▶ _Task to complete_
All that should come back is the lines of the data below from the one containing "12: (759, 69, 3.53)" to the one containing "28: (465, 324, 3.14)", inclusive, exactly as they stand.

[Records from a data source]
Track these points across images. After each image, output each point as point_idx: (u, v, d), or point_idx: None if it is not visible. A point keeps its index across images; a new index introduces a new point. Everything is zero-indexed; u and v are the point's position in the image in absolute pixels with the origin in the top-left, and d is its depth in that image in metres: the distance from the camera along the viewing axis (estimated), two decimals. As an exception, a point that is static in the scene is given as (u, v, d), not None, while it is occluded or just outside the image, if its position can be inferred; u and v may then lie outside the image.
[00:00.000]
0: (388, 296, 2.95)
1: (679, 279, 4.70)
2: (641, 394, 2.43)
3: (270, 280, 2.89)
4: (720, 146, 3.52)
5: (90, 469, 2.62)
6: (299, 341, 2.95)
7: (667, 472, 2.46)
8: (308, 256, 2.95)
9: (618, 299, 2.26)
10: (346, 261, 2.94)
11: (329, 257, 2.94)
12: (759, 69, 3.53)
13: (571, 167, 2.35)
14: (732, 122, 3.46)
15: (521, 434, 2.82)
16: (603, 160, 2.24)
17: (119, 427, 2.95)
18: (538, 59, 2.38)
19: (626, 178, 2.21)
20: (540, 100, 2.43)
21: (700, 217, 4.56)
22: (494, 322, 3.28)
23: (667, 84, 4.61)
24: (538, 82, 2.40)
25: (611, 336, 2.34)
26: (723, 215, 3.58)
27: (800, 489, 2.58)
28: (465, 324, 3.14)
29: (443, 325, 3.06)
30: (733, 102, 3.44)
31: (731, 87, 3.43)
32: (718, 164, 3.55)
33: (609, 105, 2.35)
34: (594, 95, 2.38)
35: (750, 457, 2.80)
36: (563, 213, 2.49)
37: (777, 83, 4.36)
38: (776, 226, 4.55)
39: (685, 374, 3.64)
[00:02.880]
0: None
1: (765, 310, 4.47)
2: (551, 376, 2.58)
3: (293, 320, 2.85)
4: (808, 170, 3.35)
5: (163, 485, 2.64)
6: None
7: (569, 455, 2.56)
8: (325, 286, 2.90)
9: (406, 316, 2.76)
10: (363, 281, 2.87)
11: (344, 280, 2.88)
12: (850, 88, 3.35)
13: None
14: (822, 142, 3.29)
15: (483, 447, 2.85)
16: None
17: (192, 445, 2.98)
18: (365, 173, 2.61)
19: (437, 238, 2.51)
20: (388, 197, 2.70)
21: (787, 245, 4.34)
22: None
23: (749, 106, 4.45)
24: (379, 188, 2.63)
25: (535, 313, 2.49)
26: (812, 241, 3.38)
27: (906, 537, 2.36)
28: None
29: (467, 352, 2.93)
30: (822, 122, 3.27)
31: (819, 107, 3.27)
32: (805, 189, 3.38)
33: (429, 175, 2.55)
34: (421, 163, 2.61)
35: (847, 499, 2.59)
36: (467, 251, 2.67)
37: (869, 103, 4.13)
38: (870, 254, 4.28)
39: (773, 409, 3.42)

==

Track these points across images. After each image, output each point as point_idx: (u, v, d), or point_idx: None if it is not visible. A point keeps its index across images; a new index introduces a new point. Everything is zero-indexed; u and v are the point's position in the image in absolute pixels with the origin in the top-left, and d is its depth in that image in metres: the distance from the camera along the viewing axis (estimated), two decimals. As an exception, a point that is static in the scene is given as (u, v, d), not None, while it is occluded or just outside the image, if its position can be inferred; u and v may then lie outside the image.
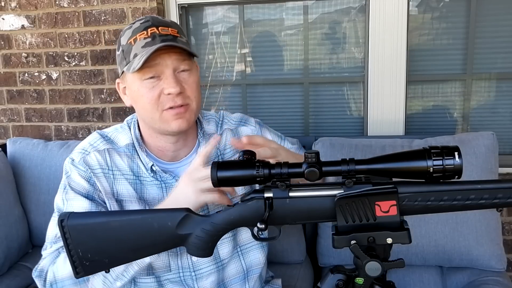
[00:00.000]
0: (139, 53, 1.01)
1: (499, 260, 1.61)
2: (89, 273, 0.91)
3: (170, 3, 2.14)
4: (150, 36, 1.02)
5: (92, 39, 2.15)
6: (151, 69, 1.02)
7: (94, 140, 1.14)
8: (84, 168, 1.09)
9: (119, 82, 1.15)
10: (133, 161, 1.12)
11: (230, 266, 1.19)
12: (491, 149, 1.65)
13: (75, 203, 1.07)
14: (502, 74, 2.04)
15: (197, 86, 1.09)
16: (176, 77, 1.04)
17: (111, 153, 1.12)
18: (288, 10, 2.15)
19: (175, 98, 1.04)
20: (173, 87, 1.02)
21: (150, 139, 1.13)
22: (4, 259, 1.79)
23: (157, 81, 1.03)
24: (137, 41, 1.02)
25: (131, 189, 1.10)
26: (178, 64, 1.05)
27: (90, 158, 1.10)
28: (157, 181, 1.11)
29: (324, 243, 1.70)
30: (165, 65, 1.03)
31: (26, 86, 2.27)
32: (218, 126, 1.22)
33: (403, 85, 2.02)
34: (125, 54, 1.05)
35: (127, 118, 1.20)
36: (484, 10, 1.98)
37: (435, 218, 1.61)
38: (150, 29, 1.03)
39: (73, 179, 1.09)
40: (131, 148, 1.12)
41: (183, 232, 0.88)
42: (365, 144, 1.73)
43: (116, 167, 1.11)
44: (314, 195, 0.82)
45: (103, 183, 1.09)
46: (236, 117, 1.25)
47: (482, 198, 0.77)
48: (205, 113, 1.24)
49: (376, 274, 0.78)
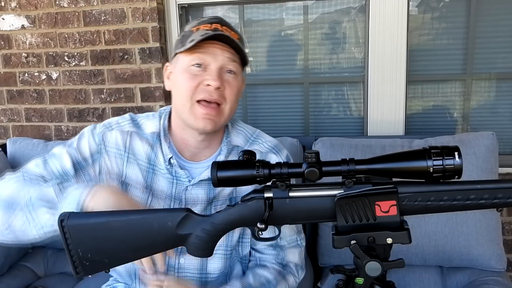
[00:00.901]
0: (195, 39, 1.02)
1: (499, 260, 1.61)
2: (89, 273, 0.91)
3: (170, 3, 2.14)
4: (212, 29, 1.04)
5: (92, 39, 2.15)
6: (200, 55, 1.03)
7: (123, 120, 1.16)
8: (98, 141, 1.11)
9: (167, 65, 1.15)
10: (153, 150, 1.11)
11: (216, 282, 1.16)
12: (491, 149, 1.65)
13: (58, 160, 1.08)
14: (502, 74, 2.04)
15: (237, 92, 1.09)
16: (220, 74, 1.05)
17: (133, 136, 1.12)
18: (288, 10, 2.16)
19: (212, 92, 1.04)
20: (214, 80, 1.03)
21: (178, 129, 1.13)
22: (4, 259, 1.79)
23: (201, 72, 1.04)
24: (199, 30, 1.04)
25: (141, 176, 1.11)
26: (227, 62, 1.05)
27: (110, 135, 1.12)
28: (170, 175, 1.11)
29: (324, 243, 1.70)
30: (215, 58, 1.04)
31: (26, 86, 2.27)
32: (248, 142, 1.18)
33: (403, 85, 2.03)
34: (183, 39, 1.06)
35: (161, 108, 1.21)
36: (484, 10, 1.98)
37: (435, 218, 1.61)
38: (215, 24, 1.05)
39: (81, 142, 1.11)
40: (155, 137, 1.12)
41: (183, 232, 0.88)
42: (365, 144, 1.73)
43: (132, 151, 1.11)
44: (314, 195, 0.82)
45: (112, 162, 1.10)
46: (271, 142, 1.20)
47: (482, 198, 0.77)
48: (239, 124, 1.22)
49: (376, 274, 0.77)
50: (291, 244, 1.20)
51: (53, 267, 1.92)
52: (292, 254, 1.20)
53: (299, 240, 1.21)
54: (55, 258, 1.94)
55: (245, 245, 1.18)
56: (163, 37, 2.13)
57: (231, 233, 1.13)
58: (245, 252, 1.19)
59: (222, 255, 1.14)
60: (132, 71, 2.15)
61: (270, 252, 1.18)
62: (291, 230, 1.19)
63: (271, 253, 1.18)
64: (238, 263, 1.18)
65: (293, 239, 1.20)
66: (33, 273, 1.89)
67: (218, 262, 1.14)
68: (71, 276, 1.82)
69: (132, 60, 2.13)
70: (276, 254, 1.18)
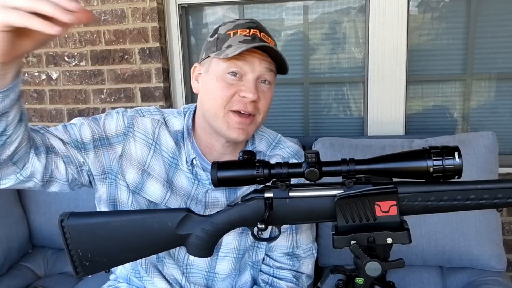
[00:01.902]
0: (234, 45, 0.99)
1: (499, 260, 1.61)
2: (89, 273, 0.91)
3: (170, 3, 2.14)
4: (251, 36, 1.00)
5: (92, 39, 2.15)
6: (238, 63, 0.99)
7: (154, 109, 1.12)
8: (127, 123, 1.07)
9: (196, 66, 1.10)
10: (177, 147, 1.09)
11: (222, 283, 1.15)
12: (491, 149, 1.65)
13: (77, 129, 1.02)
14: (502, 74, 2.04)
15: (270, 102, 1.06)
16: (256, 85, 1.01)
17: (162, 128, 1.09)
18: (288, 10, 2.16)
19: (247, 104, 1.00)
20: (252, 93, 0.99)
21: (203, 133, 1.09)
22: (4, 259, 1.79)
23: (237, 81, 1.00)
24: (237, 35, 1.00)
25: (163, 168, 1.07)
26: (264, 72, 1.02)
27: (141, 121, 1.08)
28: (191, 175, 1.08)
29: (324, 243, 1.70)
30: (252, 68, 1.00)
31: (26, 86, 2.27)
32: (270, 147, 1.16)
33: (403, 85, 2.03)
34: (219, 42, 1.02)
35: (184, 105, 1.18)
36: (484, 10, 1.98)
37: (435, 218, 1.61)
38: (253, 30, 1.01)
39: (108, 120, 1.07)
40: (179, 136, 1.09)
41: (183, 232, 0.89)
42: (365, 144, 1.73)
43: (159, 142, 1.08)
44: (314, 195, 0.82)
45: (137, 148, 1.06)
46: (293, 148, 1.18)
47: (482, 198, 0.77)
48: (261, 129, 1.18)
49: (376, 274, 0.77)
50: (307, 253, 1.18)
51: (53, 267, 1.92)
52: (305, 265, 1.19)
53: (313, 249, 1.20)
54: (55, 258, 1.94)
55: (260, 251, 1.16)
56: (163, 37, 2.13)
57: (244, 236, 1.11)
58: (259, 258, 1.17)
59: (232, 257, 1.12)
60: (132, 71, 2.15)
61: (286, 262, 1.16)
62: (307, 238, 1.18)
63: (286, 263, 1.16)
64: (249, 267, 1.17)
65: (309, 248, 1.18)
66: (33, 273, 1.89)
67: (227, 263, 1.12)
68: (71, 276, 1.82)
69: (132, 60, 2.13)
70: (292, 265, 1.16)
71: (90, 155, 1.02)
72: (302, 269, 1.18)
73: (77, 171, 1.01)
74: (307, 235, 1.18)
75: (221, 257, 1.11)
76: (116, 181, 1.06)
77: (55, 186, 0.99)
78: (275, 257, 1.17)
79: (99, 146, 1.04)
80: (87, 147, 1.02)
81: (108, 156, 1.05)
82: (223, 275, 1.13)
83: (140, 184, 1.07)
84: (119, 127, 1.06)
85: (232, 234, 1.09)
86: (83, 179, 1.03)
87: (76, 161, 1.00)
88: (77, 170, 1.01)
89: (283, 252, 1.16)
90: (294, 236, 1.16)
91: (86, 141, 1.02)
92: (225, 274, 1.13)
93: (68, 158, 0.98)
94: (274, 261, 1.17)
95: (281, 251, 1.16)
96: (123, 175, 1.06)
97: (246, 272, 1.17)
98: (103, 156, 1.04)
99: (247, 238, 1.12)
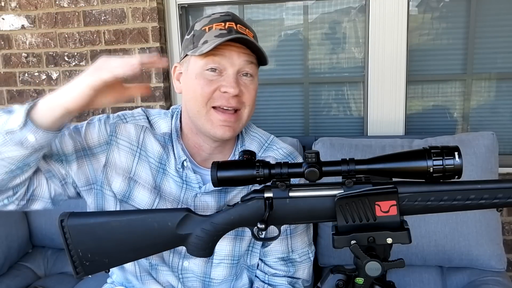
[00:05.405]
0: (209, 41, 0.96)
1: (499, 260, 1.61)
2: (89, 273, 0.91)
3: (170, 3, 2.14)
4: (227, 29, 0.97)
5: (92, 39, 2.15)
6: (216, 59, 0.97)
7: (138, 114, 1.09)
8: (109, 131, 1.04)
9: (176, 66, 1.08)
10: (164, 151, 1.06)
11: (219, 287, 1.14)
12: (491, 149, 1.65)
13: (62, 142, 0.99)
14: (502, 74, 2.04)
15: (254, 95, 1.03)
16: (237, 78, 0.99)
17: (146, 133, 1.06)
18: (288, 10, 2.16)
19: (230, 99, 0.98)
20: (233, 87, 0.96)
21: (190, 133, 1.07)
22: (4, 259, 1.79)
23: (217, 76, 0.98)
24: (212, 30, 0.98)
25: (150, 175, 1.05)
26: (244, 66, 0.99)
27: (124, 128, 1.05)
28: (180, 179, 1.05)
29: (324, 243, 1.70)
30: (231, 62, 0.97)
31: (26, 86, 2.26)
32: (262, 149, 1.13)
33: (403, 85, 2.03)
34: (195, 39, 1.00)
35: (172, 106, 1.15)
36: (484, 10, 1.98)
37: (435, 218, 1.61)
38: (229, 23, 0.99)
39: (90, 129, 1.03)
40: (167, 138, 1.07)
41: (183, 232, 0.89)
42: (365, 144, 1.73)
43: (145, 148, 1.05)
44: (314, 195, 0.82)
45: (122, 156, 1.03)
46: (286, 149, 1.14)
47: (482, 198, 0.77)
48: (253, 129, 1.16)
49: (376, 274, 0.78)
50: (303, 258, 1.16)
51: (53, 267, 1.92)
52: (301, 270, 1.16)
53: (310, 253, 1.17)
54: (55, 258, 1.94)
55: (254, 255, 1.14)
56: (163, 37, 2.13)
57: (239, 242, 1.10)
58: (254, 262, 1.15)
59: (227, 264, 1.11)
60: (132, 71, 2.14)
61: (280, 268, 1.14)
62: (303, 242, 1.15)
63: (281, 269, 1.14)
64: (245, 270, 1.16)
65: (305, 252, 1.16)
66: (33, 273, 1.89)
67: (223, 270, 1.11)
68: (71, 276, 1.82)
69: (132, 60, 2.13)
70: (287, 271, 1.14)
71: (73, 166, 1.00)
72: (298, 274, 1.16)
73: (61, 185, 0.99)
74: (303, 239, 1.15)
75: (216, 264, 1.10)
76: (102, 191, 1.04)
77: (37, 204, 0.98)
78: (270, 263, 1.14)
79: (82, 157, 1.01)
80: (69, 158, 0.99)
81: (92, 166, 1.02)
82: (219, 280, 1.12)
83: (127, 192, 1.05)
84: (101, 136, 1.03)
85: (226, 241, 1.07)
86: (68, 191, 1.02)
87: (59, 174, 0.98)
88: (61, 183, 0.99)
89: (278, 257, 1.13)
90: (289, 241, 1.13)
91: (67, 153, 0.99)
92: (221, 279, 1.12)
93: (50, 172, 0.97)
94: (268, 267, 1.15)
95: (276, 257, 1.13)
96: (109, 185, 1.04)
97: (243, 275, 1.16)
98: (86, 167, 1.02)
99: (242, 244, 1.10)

▶ _Written response_
12: (759, 69, 3.53)
13: (571, 167, 2.35)
14: (732, 122, 3.46)
15: (521, 434, 2.82)
16: (603, 160, 2.24)
17: (119, 427, 2.95)
18: (538, 59, 2.38)
19: (626, 178, 2.21)
20: (540, 100, 2.43)
21: (700, 217, 4.56)
22: (494, 322, 3.28)
23: (667, 84, 4.61)
24: (538, 82, 2.40)
25: (611, 336, 2.34)
26: (723, 215, 3.58)
27: (800, 489, 2.58)
28: (465, 324, 3.14)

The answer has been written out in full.